Aaron Ruben didn’t play one of the colorful characters inhabiting Mayberry on “The Andy Griffith Show,” but was one of the reasons for its tremendous success all the same.
Ruben, who produced the long-running television series starring the Mount Airy native, died in Beverly Hills, Calif., several days ago from complications of pneumonia. He was 95.
“Betty Lynn and I were talking about him literally yesterday,” Surry Arts Council Director Tanya Jones said Wednesday of Ruben. “That is really weird,” added Jones, who was unaware that he had died.
The Surry Arts Council director frequently stays in touch with surviving cast and crew members from “The Andy Griffith Show” as part of planning for the annual Mayberry Days in Mount Airy, which is sponsored by the arts group.
“We were actually talking about the 50th anniversary (of the show’s debut in 1960), and what the arts council will be doing,“ Jones said of her conversation with Lynn, now a resident of Mount Airy who portrayed Barney’s girlfriend “Thelma Lou.”
Jones said she had spoken with Ruben’s wife several years ago about the possibility of Ruben visiting Mount Airy for Mayberry Days. But that was not possible due to the former producer being in ill health.

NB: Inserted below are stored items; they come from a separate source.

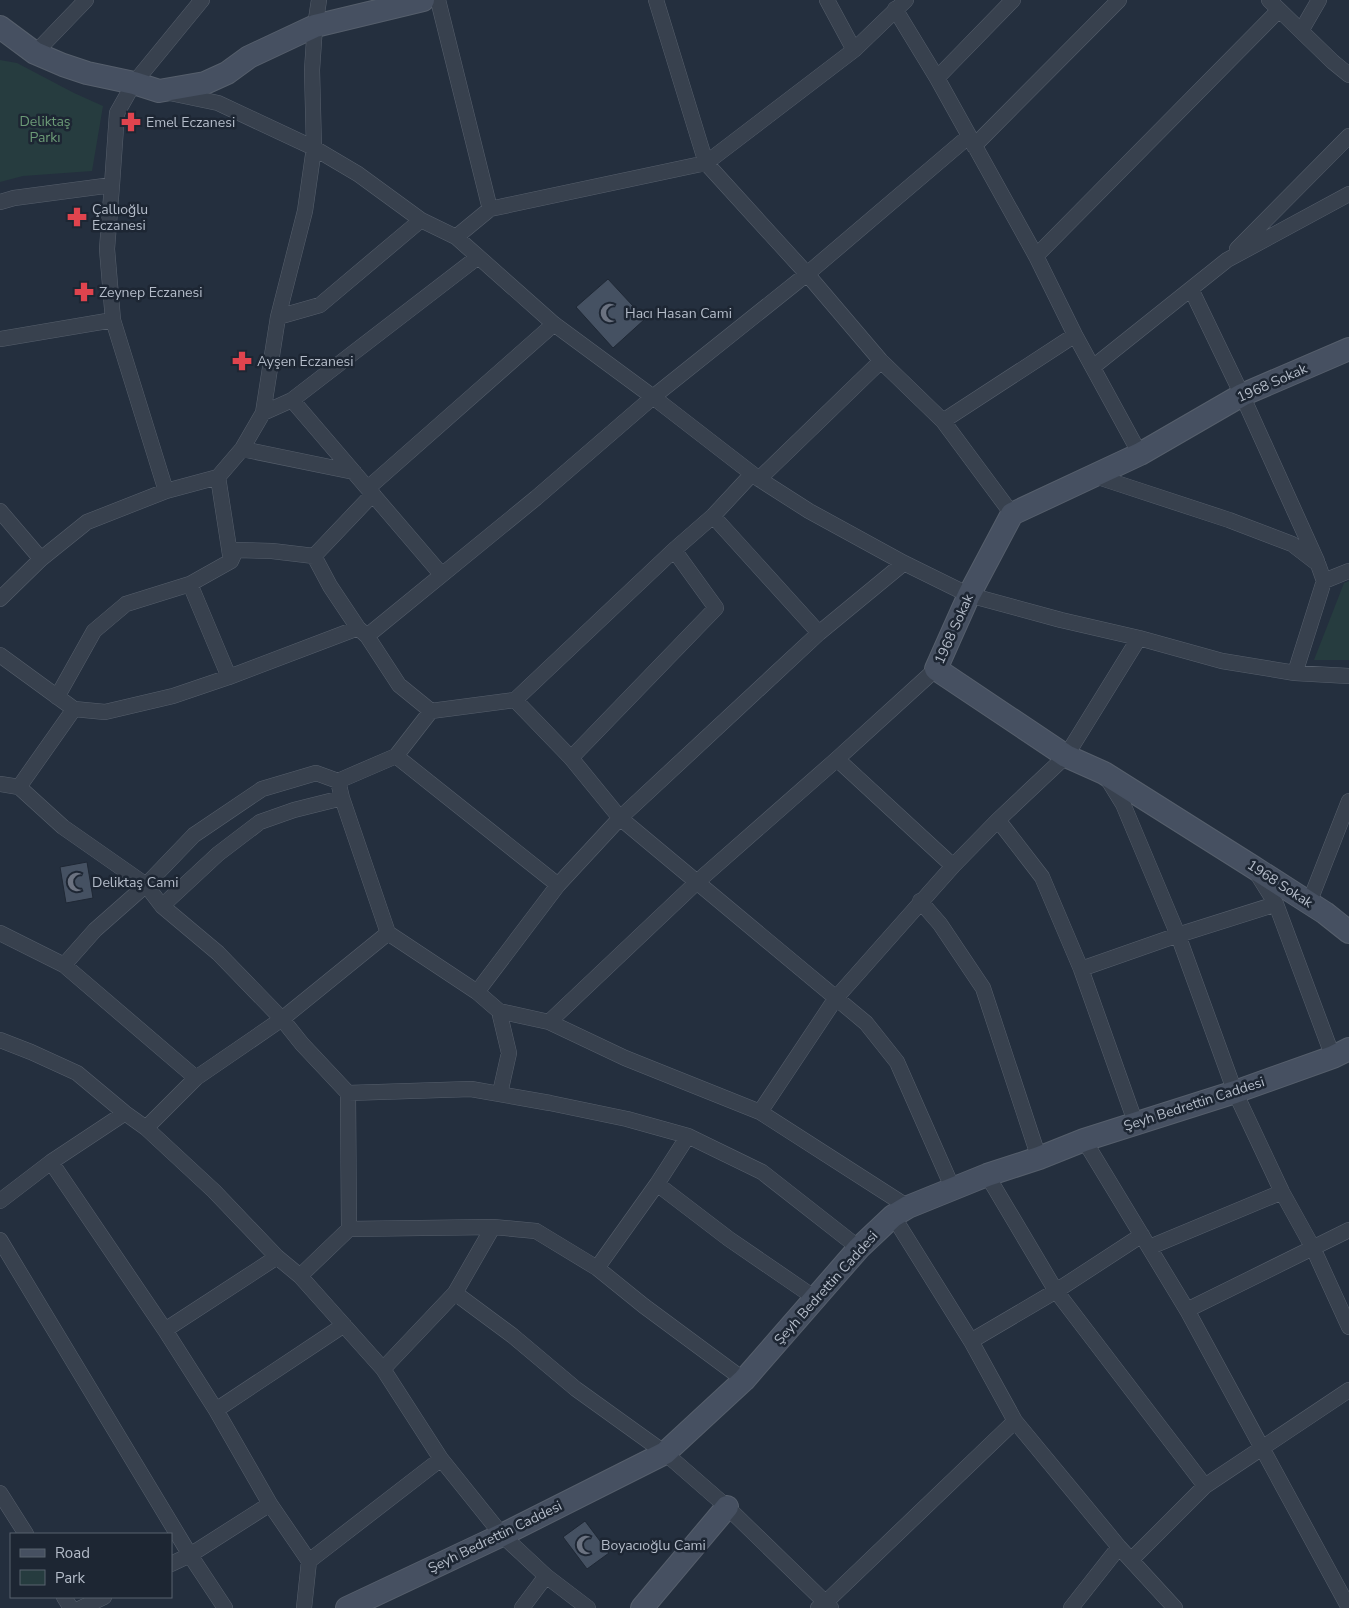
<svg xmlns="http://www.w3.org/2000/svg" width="1349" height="1608" viewBox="0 0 1349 1608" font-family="'Nunito Sans',sans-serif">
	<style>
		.green { fill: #263c3f }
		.building { fill: #455162; stroke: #1f2835 }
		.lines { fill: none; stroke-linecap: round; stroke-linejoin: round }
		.street-casing { stroke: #565f6c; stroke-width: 16 }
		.secondary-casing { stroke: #565f6c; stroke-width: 24 }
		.street { stroke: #38414e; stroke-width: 15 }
		.secondary { stroke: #465061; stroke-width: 22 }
		.labels { text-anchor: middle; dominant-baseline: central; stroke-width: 5; stroke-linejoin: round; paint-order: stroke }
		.park-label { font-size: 14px; fill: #6b9a76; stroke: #1d2633 }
		.poi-label { font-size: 14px; fill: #b4bcc9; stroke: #1d2633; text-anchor: start }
		.street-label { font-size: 14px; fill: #b4bcc9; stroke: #1d2633 }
	</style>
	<rect width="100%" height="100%" fill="#242f3e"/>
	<!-- green -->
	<path class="green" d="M0,60L17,63L74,93L103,106L92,171L23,176L0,182Z
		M1349,581V660H1314L1344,583Z"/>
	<!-- building -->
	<path class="building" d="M608,279L645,319L613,348L576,307Z
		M87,862L93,898L66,903L60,867Z
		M585,1521L609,1553L587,1569L563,1537Z"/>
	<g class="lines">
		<defs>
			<path id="street" d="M438,0L490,209L456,237
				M656,0L706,163L807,274L881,361L943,421L1012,514
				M827,0L854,50
				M1269,0L1333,62L1349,75
				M895,9L937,78L1036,256L1075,335L1140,454
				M1301,31L1319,0
				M35,53L86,0
				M937,78L1013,0
				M170,93L218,103L314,148L358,174L421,220L456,237L554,324L653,397L759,479L809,511L904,563L969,595L1061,620L1139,638L1222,661L1295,673L1349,676
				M974,146L1119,0
				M0,202L14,198L112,185
				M490,209L706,163L854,50L906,0
				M1237,249L1349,136
				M1036,256L1279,10
				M1191,289L1242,395L1317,561
				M278,317L320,305L421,220
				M0,339L113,320
				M1093,367L1227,260L1349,194
				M292,400L478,257
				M263,413L292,400L441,574
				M943,421L1075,335
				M242,449L354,472
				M1092,475L1229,520L1292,544L1318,564L1324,581L1295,673
				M218,477L231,561
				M759,479L881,361
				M368,488L554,324
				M166,491L113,320L107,249L112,185L117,113L134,83L202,0
				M0,511L41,559
				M713,516L819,633
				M314,556L373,494
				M1324,581L1349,571
				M190,584L229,677
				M0,599L41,559L87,522L166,491L218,477L242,449L263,413L278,317L305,211L314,148L312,70L315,26L319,0
				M367,636L536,498L653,397L807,274L968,137
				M0,655L74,709L105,712L173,696L229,677L358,628
				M57,697L94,631L126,604L190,584L231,561L236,550L272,551L314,556L330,586L358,628L367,636L399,685L431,711L515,700L674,550L713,516L752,474
				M515,700L571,758L620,818L866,1023L897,1062L953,1189
				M396,756L558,885
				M571,758L716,608L674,550
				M837,759L953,866
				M1107,778L1123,804L1178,935L1235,1092L1282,1192L1313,1248L1349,1327
				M338,781L342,798L388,933L477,992L499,1011L509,1053L500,1093
				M0,784L19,787L63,827L146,885L162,906L218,953L282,1019L302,1044L348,1093L471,1089L550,1103L627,1119L688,1136L762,1172L859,1248
				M19,787L74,709
				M998,820L1042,877L1081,969L1136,1124
				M1256,872L1276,904L1333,1057
				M920,901L940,924L983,988L1039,1158
				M1309,903L1349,801
				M162,906L218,854L260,822L294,810L342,798
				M0,933L64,965L196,1078
				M64,965L95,930L146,885L194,835L262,789L316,773L338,781L396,756L431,711
				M1081,969L1178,935L1276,904
				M477,992L558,885L620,818L819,633L904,563
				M499,1011L549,1022L625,1058L760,1112L908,1207
				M549,1022L697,882L837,759L936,669
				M0,1040L31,1052L77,1073L125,1113L146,1128L214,1191L277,1257L300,1276L383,1369L441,1459L502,1535L546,1576L588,1608
				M348,1093L349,1229
				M760,1112L836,998L953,866L998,820L1066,756L1139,638
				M146,1128L196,1078L282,1019L388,933
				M1084,1140L1187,1310L1349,1608
				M51,1162L165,1330L216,1410L270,1504L309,1561L304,1608
				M987,1175L1056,1291L1205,1486
				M657,1184L729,1239L815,1298
				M0,1201L51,1162L125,1113
				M893,1216L971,1341L1015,1421L1119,1547L1175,1608
				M0,1240L190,1555L225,1608
				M1150,1247L1282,1192
				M597,1268L657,1184L688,1136
				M300,1276L349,1229L493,1227L536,1231L597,1268L644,1306L744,1380
				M455,1293L513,1336L576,1389L665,1453L727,1507L831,1608
				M1187,1310L1349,1230
				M165,1330L277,1257
				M971,1341L1056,1291L1142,1235
				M383,1369L455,1293L493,1227
				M216,1410L344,1325
				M0,1493L26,1534
				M1132,1559L1205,1486L1349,1390
				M309,1561L441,1459
				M171,1564L190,1555L270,1504
				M64,1597L71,1608
				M81,1608L104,1597
				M522,1608L546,1576
				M818,1608L825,1603L1015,1421
				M1071,1608L1119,1547"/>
			<path id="secondary" d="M0,27L35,53L63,65L87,73L134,83L159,91L205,83L227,73L249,57L315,26L423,0
				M1349,349L1242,395L1140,454L1012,514L969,595L936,669L1066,756L1104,773L1253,867L1325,913L1349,932
				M347,1608L502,1535L665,1453L744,1380L859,1248L893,1216L908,1207L987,1175L1039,1158L1084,1140L1235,1092L1333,1057L1349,1049
				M642,1608L727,1507"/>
		</defs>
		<!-- street casing -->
		<use href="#street" class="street-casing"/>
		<!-- secondary casing -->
		<use href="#secondary" class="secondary-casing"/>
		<!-- street -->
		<use href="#street" class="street"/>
		<!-- secondary -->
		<use href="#secondary" class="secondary"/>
	</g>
	<!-- icons -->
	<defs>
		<symbol id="pharmacy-bare" viewBox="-9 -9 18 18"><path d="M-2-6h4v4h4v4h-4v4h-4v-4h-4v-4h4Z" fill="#e0444e" stroke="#1d2633" stroke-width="2.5" paint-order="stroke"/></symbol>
		<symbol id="mosque-bare" viewBox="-9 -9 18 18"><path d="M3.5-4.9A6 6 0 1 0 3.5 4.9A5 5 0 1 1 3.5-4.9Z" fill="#6b7280" stroke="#1d2633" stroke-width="2.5" paint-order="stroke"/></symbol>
	</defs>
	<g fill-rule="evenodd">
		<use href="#pharmacy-bare" x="117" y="108" width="28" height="28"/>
		<use href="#pharmacy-bare" x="63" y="203" width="28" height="28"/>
		<use href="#pharmacy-bare" x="70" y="278" width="28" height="28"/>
		<use href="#mosque-bare" x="596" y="299" width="28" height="28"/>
		<use href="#pharmacy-bare" x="228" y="347" width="28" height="28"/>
		<use href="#mosque-bare" x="63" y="868" width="28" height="28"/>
		<use href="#mosque-bare" x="572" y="1531" width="28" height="28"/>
	</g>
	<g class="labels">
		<!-- park labels -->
		<g class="park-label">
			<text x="45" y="121">Deliktaş<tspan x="45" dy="16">Parkı</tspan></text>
		</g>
		<!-- poi labels -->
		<g class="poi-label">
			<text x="146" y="122">Emel Eczanesi</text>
			<text x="92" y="209">Çallıoğlu<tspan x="92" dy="16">Eczanesi</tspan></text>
			<text x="99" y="292">Zeynep Eczanesi</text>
			<text x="625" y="313">Hacı Hasan Cami</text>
			<text x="257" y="361">Ayşen Eczanesi</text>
			<text x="92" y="882">Deliktaş Cami</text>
			<text x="601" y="1545">Boyacıoğlu Cami</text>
		</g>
		<!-- street labels -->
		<g class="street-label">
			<text transform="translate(1272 383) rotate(-24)">1968 Sokak</text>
			<text transform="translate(954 629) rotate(-66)">1968 Sokak</text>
			<text transform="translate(1280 884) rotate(33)">1968 Sokak</text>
			<text transform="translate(1194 1104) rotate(-18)">Şeyh Bedrettin Caddesi</text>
			<text transform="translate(826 1288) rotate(-48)">Şeyh Bedrettin Caddesi</text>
			<text transform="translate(495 1537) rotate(-26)">Şeyh Bedrettin Caddesi</text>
		</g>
	</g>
	<!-- legend -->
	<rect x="10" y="1533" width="162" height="65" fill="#1d2633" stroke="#59626f"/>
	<rect x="20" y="1549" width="25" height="8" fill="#465061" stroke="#59626f"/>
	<text x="55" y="1558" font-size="15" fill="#b4bcc9">Road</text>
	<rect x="20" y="1570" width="25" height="15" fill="#263c3f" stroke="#59626f"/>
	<text x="55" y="1583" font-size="15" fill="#b4bcc9">Park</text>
</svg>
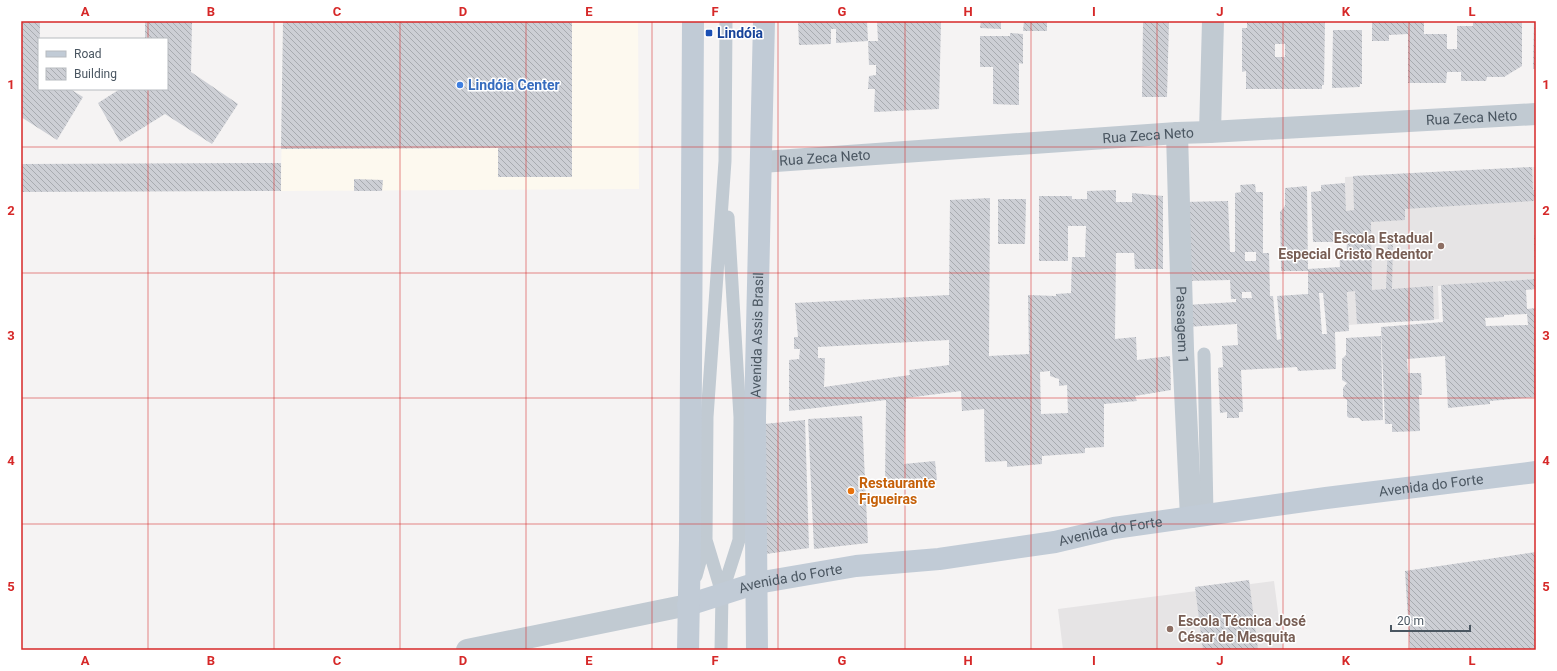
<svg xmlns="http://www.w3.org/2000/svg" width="1557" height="671" viewBox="0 0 1557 671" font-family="Roboto,sans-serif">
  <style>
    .commercial { fill: #fdf9ef }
    .education { fill: #e6e4e5 }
    .building { fill: url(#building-back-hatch); fill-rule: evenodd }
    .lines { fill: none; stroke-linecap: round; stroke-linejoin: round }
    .lane { stroke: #c1cad2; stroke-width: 13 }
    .street { stroke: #c1cad2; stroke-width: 22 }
    .secondary { stroke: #c1cbd6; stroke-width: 22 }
    .grid { fill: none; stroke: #d62828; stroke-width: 1; stroke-opacity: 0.55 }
    .transit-dot { fill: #1a4fb4; stroke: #fff; stroke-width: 1.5 }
    .shop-dot { fill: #3f7fe0; stroke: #fff; stroke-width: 1.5 }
    .education-dot { fill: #8d6e63; stroke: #fff; stroke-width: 1.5 }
    .food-dot { fill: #e8710a; stroke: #fff; stroke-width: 1.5 }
    .labels { text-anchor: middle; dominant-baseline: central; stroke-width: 3; stroke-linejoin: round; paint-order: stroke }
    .transit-label { font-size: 14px; font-weight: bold; fill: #164399; stroke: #fff; text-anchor: start }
    .shop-label { font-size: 14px; font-weight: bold; fill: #366cbe; stroke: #fff; text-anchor: start }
    .street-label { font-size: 14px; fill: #4a5661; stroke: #fff }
    .education-label { font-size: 14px; font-weight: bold; fill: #785e54; stroke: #fff; text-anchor: end }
    .food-label { font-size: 14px; font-weight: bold; fill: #c56008; stroke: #fff; text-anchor: start }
    .neatline { fill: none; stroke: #d62828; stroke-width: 1.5 }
    .grid-label { font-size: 13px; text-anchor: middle; font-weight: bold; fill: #d62828 }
  </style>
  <defs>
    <pattern id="building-back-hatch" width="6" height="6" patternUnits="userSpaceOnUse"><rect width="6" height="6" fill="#cdcfd5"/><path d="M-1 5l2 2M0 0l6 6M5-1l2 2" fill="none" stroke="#a8abb0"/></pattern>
  </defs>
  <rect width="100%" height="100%" fill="#f5f3f3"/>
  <path class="commercial" d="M283 21H638L639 189 281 191Z"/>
  <path class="education" d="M1536 167V279L1438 286 1439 319 1348 325 1345 177Z
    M1274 581 1283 650H1063L1058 609Z"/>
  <path class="building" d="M21 21H40L39 89H70L83 97 57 140 21 117Z
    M145 21H192L191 72 238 104 212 144 165 114 120 142 98 103 120 89H167V39H145Z
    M283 21H572V177H498V148L281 149Z
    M798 21H867L868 41H878L877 21H941L939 109 874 112 875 89H868L869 76 876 75V65H869L868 41 836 43V29H831V44L799 45Z
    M981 21H1001V29L980 28Z
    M1024 21H1047V31H1023Z
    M1143 21H1169L1167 97H1142Z
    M1247 21H1325L1324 85H1322V89H1246V71L1242 72V28H1247ZM1275 44H1285V57H1275Z
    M1372 21 1424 22V34H1447V49H1457V26H1473V21H1522V66L1504 77H1487L1486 81H1461V72H1447L1446 83H1408V34L1389 35V41H1372Z
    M1534 21H1536V69H1533Z
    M1333 30H1362V84H1360V87L1332 88Z
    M1010 33 1023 34V64L1019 63V105L993 104V67H980V36H1010Z
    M281 163V191L21 192V164Z
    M1532 167 1533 190H1536L1534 201 1405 209V220L1371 222 1372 290 1386 289 1388 242H1393L1392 289 1433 286 1434 320 1357 324 1355 291 1347 292 1349 331 1335 332 1336 369 1298 371 1297 367 1241 370 1243 412H1239V418H1227V412L1220 413 1218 368 1223 367 1222 346 1238 345 1237 324 1186 327V305L1236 302V299H1231L1230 280 1186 281 1184 202 1228 201 1230 252H1235V193L1241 192 1240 185 1255 184 1256 192H1263V253H1269L1270 296H1273L1277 340 1281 339 1277 296 1308 294V271H1281L1280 212 1285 206V188L1307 186 1308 269 1340 267 1339 251H1347V242H1313L1311 192 1321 191V185L1345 183 1346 211 1354 210 1353 176ZM1245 252H1256V261H1245ZM1242 292H1251L1252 298H1242ZM1319 293H1323L1327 334H1322Z
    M354 179 383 180 382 191H354Z
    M1116 190V202H1132V193L1163 196V269H1135L1134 253H1116L1115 339 1136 337 1137 360 1170 356 1171 390 1135 396 1137 401 1104 404V447L1085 448V453L1042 456V464L1007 467V461L985 462 984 409 962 411 961 391 906 398 904 464 935 461 937 480 885 486 886 400 789 411V360L799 359 800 349H794V337H798L795 303 949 295 950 200 990 198 989 356 1029 354 1028 295 1056 296V294L1071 293 1072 257H1085L1086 226H1068V261H1039V196H1072V199H1087V191ZM949 340V365L909 370 910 375 824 387 825 358H818V347ZM1050 371V376L1059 379V386L1067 385 1068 413 1041 414 1040 372Z
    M998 199H1026L1025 244H998Z
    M1534 235H1536V266H1535Z
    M1536 279V289L1526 290 1527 309 1536 308V397L1490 401V404L1448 408 1445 356 1407 359 1408 373H1421L1422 395H1419L1420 431 1392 432V424H1385L1381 327 1443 322 1441 285ZM1527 314 1528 325 1486 326 1485 318 1504 317V315Z
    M1381 336 1383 420 1362 421 1359 418H1349L1347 416V400L1343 397V388L1347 383 1342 380V359L1346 355V338Z
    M862 416 868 543 814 549 808 419Z
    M805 420 809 548 766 554 764 424Z
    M1536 552V650H1410L1405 571Z
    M1249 580 1258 650H1203L1195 587Z"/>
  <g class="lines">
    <path class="lane" d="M1204 354 1207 515
      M706 540 722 593
      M696 576 706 540 707 417 725 161 726 21
      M721 650 722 593 739 540 740 417 728 217"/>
    <g class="street">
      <path d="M1210 132 1213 21"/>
      <path id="s1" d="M1177 133 1183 349 1191 517"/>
      <path id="s2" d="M761 162 1177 133 1210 132 1536 114"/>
      <path d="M467 650 688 605"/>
    </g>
    <g class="secondary">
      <path id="s3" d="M688 605 757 583 856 566 939 559 1055 542 1114 528 1326 498 1536 472"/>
      <path d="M688 650 690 540 693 21"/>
      <path id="s4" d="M757 650 755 417 764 21"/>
    </g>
  </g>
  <path class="grid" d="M148 21V39M274 21V650M400 21V650M526 21V650M652 21V650M778 21V650M905 21V650M1031 21V650M1157 21V650M1283 21V650M1409 21V650M148 89V650M21 147H1536M21 273H1536M21 398H1536M21 524H1536"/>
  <rect class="transit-dot" x="705" y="29" width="8" height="8" rx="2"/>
  <circle class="shop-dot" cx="460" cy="85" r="4"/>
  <g class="education-dot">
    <circle cx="1441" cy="246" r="4"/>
    <circle cx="1170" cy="629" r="4"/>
  </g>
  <circle class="food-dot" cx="851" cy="491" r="4"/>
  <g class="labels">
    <g class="transit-label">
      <text x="717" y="33">Lindóia</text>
    </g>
    <g class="shop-label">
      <text x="468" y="85">Lindóia Center</text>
    </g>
    <g class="street-label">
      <text stroke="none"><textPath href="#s2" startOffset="712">Rua Zeca Neto</textPath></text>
      <text stroke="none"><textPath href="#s2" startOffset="388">Rua Zeca Neto</textPath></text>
      <text stroke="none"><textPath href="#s2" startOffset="64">Rua Zeca Neto</textPath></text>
      <text stroke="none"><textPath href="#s1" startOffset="192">Passagem 1</textPath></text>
      <text stroke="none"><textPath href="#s4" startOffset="315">Avenida Assis Brasil</textPath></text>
      <text stroke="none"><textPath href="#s3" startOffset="754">Avenida do Forte</textPath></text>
      <text stroke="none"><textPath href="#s3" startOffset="430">Avenida do Forte</textPath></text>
      <text stroke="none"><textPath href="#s3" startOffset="106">Avenida do Forte</textPath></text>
    </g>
    <g class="education-label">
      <text x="1433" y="238">Escola Estadual<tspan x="1433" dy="16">Especial Cristo Redentor</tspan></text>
      <text x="1178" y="621" text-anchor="start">Escola Técnica José<tspan x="1178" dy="16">César de Mesquita</tspan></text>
    </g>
    <g class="food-label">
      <text x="859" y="483">Restaurante<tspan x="859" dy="16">Figueiras</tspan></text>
    </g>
  </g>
  <rect width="1557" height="671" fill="none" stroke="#ffffff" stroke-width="44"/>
  <rect x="38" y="38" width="130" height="52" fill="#ffffff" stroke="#b7bbc0"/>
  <rect x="46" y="51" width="20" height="6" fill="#c1cbd6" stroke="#b7bbc0"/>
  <text x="74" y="58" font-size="12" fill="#4a5661">Road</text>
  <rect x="46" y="68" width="20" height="12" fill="url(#building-back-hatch)" stroke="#b7bbc0"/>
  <text x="74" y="78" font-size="12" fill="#4a5661">Building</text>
  <path d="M1391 625v6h79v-6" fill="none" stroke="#4a5661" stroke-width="2"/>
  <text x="1397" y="625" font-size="12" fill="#4a5661" stroke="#ffffff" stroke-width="3" paint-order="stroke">20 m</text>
  <rect x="22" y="22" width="1513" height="627" class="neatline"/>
  <g class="grid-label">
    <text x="85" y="16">A</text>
    <text x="211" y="16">B</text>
    <text x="337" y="16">C</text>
    <text x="463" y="16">D</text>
    <text x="589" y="16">E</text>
    <text x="715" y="16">F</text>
    <text x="842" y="16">G</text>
    <text x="968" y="16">H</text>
    <text x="1094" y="16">I</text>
    <text x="1220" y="16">J</text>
    <text x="1346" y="16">K</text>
    <text x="1472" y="16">L</text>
    <text x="11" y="89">1</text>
    <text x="1546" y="89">1</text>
    <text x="11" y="215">2</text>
    <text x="1546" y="215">2</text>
    <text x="11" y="340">3</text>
    <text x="1546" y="340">3</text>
    <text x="11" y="465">4</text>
    <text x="1546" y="465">4</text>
    <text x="11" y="591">5</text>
    <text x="1546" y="591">5</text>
    <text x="85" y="665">A</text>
    <text x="211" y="665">B</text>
    <text x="337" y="665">C</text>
    <text x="463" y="665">D</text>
    <text x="589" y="665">E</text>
    <text x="715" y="665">F</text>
    <text x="842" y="665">G</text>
    <text x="968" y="665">H</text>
    <text x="1094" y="665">I</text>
    <text x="1220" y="665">J</text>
    <text x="1346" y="665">K</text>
    <text x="1472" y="665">L</text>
  </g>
</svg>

“He played a huge role,” Jones added of Ruben’s work on “The Andy Griffith Show,” mentioning that his name was listed prominently in the program’s credits. One reference guide shows that Ruben produced 150 episodes of the show from 1960-65. It continues to run in syndication.
“He was the glue,” Jones said of the producer, who typically has responsibility for assembling all the ingredients for a television program, including actors, creative talent and production personnel.
“Other than Andy Griffith himself, no one was more important in guiding and shaping the show and assuring superb quality in all aspects of its production,” Jim Clark of The Andy Griffith Show Rerun Watchers Club said of Ruben in a statement issued Wednesday.
“And I know that he was hugely admired by Andy Griffith,” the arts council director said of Ruben. Griffith and Ruben were “very close,” she said.
Other TV shows produced by Ruben include “Gomer Pyle, U.S.M.C.” and “Sanford and Son,” a series for which he also wrote scripts.
In his later years, Ruben was an advocate for abused and abandoned children.